## Saved entries

________

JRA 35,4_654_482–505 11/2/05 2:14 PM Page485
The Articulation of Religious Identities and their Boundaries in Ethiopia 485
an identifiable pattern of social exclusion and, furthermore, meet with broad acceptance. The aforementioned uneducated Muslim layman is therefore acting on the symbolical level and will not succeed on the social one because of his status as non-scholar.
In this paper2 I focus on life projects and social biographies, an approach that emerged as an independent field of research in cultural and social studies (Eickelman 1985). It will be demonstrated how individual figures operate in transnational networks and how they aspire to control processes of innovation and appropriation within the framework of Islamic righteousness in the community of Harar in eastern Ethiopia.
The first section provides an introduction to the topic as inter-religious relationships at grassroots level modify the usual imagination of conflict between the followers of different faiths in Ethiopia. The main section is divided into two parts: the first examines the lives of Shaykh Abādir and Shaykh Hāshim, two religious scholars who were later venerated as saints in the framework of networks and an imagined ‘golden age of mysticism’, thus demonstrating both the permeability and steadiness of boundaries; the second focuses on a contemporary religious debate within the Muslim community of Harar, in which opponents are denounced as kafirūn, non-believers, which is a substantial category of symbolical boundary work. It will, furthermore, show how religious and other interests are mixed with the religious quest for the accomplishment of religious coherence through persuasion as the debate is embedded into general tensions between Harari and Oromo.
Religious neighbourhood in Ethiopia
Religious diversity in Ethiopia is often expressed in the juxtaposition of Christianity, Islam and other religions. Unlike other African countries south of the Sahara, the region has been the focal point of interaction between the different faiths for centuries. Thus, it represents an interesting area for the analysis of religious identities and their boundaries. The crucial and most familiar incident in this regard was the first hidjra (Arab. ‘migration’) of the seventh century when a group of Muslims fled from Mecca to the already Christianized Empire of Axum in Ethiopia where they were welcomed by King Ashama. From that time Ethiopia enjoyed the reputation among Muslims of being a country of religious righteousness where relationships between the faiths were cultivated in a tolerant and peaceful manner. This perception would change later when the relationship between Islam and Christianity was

________

## Exercise directions
Your answer must be a single number, the count of lines in the data that hold the string "social".

## Exercise solution
2